新車は高いから中古車を選ぶ。こうした考え方は長く自動車購入の常識とされてきた。しかし、その前提は大きく変わりつつある。
カーセンサー自動車総研の「自動車購入実態調査2025」(2026年3月10日発表)によると、2025年の中古車市場規模は前年比4909億円増の5兆3194億円と過去最大を更新した。一方で、延べ購入台数は303.7万台と大きく伸びておらず、市場拡大を支えたのは販売数量ではなく
「平均購入額の上昇」
だった。中古車の平均支払総額は175.2万円となり、前年から19.3万円上昇している。

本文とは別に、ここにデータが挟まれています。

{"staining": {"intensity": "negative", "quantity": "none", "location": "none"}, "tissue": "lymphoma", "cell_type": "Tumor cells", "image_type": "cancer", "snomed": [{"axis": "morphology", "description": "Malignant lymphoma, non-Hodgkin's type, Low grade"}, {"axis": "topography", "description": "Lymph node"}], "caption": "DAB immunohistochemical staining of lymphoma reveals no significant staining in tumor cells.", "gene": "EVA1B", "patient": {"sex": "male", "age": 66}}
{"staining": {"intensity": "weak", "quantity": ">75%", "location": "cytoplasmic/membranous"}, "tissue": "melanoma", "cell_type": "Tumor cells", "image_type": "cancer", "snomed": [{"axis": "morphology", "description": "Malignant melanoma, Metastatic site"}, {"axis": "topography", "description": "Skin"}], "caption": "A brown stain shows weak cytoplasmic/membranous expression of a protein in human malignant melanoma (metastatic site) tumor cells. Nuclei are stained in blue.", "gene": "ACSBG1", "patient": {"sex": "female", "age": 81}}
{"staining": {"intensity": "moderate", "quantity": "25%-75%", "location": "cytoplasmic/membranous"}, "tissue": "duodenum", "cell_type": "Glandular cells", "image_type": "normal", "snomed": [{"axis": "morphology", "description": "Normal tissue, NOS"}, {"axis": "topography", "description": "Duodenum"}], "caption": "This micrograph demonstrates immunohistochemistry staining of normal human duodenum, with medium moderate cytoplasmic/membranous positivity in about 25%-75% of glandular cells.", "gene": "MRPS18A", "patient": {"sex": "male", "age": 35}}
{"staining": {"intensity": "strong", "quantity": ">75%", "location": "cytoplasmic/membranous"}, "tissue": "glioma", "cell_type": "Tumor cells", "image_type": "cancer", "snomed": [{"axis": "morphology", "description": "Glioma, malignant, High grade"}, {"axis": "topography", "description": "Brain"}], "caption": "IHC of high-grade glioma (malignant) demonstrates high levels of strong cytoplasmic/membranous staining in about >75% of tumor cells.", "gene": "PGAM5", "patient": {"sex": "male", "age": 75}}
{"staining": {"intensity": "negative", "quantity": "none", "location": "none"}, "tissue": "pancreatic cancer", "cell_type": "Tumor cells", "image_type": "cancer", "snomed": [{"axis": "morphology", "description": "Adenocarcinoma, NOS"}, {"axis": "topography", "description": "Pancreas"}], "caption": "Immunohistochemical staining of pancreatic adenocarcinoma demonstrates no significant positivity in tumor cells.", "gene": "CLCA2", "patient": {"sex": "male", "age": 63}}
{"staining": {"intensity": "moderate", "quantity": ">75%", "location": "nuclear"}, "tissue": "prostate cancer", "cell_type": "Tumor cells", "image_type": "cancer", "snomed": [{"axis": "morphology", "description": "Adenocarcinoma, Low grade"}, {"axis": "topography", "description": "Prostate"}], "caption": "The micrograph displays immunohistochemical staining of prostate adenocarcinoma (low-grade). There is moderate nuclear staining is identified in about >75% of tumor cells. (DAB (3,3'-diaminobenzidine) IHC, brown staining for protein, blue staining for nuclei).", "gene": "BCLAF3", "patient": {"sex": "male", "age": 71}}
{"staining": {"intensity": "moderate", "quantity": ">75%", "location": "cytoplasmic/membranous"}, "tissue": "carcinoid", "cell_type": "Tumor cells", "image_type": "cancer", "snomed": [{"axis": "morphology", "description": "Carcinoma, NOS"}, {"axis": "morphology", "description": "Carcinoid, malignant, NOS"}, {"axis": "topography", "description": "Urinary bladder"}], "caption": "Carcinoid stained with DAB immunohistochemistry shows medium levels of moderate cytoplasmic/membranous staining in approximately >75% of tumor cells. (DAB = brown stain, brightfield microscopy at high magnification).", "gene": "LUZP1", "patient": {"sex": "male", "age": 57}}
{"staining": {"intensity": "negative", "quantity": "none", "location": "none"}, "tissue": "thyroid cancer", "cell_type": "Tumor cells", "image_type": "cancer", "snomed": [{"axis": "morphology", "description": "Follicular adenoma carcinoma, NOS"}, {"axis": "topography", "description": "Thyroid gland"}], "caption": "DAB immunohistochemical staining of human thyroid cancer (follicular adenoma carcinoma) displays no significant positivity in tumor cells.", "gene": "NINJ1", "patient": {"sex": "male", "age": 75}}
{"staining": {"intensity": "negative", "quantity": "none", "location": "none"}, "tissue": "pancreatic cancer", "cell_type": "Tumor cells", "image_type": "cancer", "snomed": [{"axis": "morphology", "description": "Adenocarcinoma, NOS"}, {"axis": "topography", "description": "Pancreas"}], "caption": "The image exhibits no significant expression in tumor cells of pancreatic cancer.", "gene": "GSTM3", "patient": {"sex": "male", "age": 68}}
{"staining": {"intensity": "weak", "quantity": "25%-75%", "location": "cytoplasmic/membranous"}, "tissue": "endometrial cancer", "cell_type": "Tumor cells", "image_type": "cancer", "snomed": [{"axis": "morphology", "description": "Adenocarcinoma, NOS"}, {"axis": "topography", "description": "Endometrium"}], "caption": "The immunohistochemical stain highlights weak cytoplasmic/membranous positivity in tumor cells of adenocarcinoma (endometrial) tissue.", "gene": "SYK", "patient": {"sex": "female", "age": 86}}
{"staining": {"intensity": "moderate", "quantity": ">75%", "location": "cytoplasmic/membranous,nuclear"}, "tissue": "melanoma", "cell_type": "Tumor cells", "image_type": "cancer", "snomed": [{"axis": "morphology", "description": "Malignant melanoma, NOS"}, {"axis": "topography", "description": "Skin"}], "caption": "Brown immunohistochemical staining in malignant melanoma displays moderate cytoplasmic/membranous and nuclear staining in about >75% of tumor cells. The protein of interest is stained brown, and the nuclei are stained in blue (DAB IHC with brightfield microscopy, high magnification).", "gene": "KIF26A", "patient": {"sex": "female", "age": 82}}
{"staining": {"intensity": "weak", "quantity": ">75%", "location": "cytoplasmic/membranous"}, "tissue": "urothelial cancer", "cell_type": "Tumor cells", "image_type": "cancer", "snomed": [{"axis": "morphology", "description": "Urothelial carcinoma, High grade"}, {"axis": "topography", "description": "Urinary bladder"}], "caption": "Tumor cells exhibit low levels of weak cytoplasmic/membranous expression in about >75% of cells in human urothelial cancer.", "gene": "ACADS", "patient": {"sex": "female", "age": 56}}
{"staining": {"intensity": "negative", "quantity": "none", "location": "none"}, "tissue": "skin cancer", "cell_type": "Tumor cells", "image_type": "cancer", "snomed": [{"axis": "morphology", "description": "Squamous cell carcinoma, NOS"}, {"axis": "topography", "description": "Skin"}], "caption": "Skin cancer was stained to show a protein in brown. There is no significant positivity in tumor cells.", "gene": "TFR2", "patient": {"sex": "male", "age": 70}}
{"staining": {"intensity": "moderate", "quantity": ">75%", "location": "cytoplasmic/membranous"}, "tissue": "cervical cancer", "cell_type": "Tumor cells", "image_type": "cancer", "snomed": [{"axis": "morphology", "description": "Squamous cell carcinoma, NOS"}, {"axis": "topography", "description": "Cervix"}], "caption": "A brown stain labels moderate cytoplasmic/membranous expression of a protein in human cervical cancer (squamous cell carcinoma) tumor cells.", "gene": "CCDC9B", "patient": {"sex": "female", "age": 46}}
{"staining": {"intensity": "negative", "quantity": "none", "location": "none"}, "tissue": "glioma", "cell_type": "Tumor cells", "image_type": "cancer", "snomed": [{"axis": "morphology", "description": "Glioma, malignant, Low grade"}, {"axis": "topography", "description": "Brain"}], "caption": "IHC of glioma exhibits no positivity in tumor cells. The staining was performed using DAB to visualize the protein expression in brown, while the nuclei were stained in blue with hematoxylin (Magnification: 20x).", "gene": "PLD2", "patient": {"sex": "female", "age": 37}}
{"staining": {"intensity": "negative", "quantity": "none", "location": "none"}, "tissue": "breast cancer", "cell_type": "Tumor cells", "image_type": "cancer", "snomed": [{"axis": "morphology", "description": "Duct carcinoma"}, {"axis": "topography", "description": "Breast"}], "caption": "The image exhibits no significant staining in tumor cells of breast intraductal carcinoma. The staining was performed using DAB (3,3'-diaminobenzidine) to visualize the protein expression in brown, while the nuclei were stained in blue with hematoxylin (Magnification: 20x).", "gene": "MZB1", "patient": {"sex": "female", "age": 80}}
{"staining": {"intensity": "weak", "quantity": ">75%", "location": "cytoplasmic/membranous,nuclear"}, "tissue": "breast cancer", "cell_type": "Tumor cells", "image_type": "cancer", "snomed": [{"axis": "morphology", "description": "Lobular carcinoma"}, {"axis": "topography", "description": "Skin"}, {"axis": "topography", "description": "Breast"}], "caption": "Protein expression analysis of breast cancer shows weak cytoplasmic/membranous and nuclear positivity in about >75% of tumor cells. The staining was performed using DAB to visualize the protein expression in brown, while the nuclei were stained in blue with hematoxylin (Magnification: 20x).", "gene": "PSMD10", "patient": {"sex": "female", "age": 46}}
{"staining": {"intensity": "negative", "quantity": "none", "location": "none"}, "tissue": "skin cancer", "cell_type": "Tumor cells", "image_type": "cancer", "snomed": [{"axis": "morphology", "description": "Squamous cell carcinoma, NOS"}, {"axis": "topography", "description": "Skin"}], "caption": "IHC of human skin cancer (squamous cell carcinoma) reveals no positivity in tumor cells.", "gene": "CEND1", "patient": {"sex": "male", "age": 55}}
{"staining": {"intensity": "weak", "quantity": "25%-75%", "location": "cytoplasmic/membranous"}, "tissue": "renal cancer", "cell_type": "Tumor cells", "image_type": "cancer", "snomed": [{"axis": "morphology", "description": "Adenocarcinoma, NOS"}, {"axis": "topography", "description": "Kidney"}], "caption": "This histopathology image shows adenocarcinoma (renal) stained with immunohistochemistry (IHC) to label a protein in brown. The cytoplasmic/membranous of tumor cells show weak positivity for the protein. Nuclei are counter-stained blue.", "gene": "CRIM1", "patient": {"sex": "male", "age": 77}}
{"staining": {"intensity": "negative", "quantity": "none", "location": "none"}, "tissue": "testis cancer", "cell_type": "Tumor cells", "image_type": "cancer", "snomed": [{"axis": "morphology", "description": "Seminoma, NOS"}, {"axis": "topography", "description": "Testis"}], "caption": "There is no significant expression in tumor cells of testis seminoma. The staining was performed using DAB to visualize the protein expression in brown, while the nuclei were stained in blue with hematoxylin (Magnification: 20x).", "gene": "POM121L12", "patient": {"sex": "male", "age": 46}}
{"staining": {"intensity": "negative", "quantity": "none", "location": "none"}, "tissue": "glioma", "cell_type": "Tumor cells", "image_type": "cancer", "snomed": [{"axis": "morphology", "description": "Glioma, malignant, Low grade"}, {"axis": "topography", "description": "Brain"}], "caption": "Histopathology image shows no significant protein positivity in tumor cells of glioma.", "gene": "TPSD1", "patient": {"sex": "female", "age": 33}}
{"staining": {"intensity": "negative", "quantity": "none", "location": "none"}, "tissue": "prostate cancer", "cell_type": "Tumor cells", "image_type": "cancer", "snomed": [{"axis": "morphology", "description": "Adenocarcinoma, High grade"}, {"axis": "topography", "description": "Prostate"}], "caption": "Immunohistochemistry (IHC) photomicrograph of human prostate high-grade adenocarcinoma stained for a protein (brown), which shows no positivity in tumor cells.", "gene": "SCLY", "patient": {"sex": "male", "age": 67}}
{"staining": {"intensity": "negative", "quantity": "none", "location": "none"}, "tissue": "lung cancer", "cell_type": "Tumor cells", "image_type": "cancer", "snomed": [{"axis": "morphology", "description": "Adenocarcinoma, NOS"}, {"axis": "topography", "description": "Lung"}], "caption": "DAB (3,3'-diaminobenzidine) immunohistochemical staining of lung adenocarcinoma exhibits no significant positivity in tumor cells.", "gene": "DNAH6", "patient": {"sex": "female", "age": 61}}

この価格上昇の背景には、購入される価格帯の変化がある。これまで中古車の支払総額は50~100万円未満が中心だったが、現在は100~150万円未満が19.5%を占め、全体の中心価格帯が一段階引き上げられた。さらに市場をけん引しているのは29歳以下の若年層だ。彼らの購入率は4.64%と全年代で最も高く、レジャー目的などを背景に平均支払総額も全年代トップの203.2万円に達した。
市場が拡大した事実だけを見れば、需要が増えた結果だと捉えがちだ。しかし実態は
「より高い価格で取引される市場」
へと変化した結果である。ここには、2023年10月に義務化された支払総額表示の影響も見逃せない。以前は購入手続きの途中で加算されていた納車整備費や各種手数料が最初から店頭価格に組み込まれるようになり、表示される金額そのものが引き上げられた側面がある。。
ただし、制度変更による表示の変化だけが理由ではないだろう。かつての中古車市場は、
「使い古された車両を安く取引する場」
だった。それが現在では、車両ごとの残存価値が客観的に算定され、新車価格と連動して売買される二次資産の市場へと移行しつつある。現在の中古車市場を理解するうえでは、何台売れたか以上に、
「なぜ価格が上がったのか」
という価格形成の仕組みを捉える必要があるだろう。